The coming student loan debt crisis has been widely discussed but it remains low on the list of problems facing Congress and the priorities of the American people. In fact, political leaders are trying to dodge a proverbial bullet on the issue. On July 1 the House and Senate voted to raise the interest rate on subsidized student loans from 3.4 to 6.8 percent, a move that economists say will hamper students’ efforts to repay loans in a jobless economic recovery and educators say will hurt low-income students trying to get an education.

Congress returns from its July break this week with egg on its face, and is franticly searching for a way to fix the problem retroactively. Although the recent vote to double interest rates affects only newly issued federally subsidized loans, according to the Congressional Budget Office this represents 25 percent of all such loans

The prevailing idea has been to extend the 3.4 interest rate for another year as a short-term fix while politicians struggle with the implications of contributing to a financial bubble that looms on the horizon. However, that plan is going nowhere in the Senate where 42 Democrats have signed onto legislation extending the rate for one year because it is part of a larger package that includes alleged tax increases. House Republicans are opposed to this temporary fix because it is rolled into a bill that contains “permanent tax increases,” which is nothing but the closure of a loophole for inherited retirement accounts. In short, they would rather appear in favor or raising interest rates on student loans so that the super-rich can continue to exploit a tax loophole, than search for a bipartisan solution.

Another plan that has recently been floated with the bipartisan support of six senators would reform the federal student loan system entirely, and perhaps depoliticize it, by pegging loans to 10-year Treasury notes with an additional 1.85 percent cap. The proposal from Sens. Joe Manchin (D-WV), Tom Carper (D-DE), Angus King (I-ME), Lamar Alexander (R-TN), Richard Burr (R-NC) and Tom Coburn (R-OK) also includes a key provision demanded by President Obama that is missing in the House bill:  namely, locking in interest rates for the life of the loan so that sudden rate increases rates would not lead to crippling payments for workers later in life. However, a weakness of the plan is higher rates for graduate student loans, raising the question whether it will act as a disincentive for students and workers seeking graduate degrees to improve their skills.

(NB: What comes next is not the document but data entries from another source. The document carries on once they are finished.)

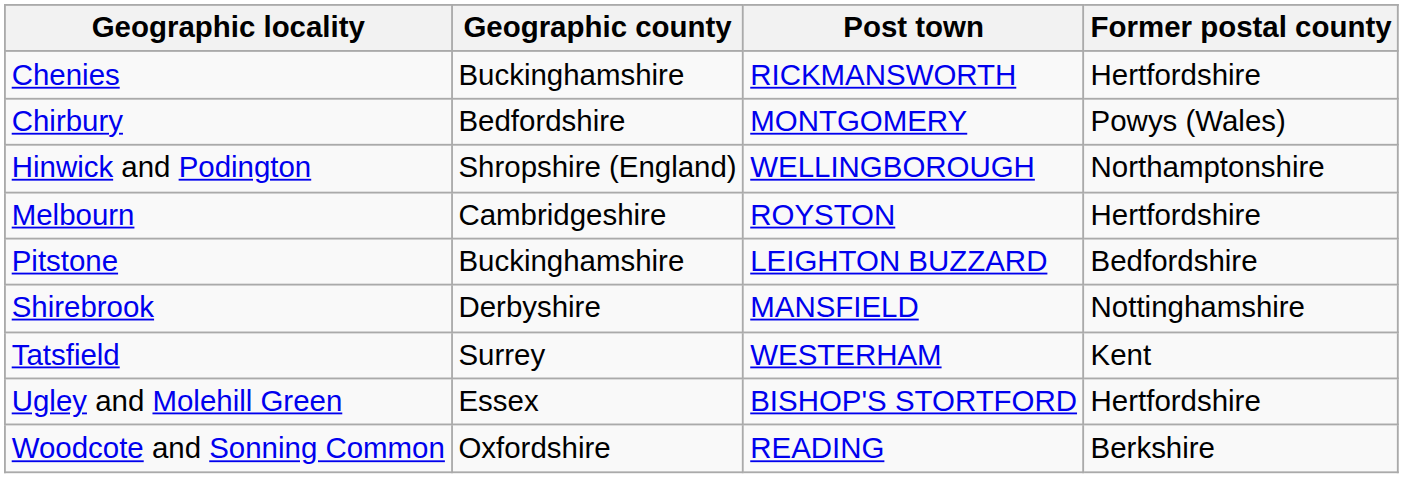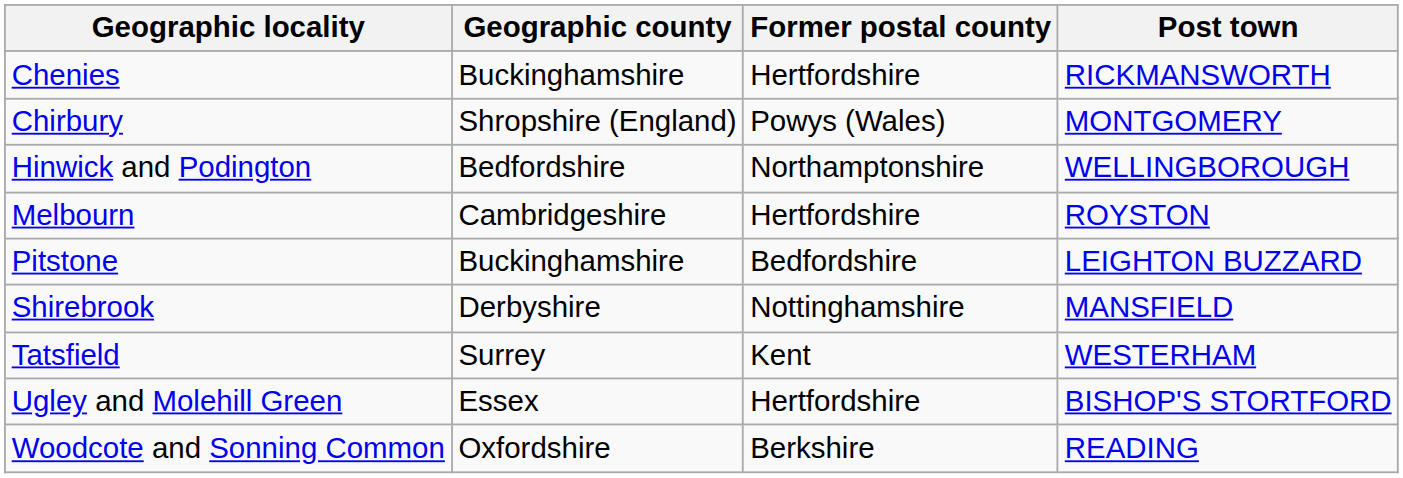columns swapped: Post town <-> Former postal county
Chirbury | Geographic county: Bedfordshire -> Shropshire (England)
Hinwick and Podington | Geographic county: Shropshire (England) -> Bedfordshire
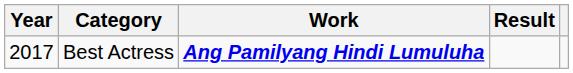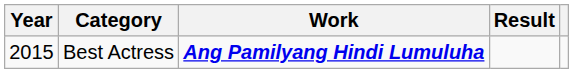Best Actress | Year: 2017 -> 2015
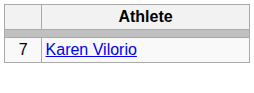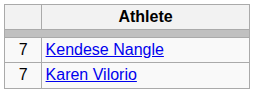+ row: 7 | Kendese Nangle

Yet, the problem goes much deeper than the Congressional vote to double interest rates and the political backlash it has created among educators and young voters. Paul Combe, president of American Student Assistance, claims that Washington is, in part, missing the point. The looming bubble concerns loans that are already in repayment but workers are suffering from a deficit of good paying jobs in a struggling economy. Student loan payments are further undercutting effective demand as workers see larger portions of their income going to repayment instead of consumption.

“If we have somebody who gets into income-based repayment after they leave school, the interest rate isn’t that big of a deal. It’s how they get that monthly payment,” Combe said.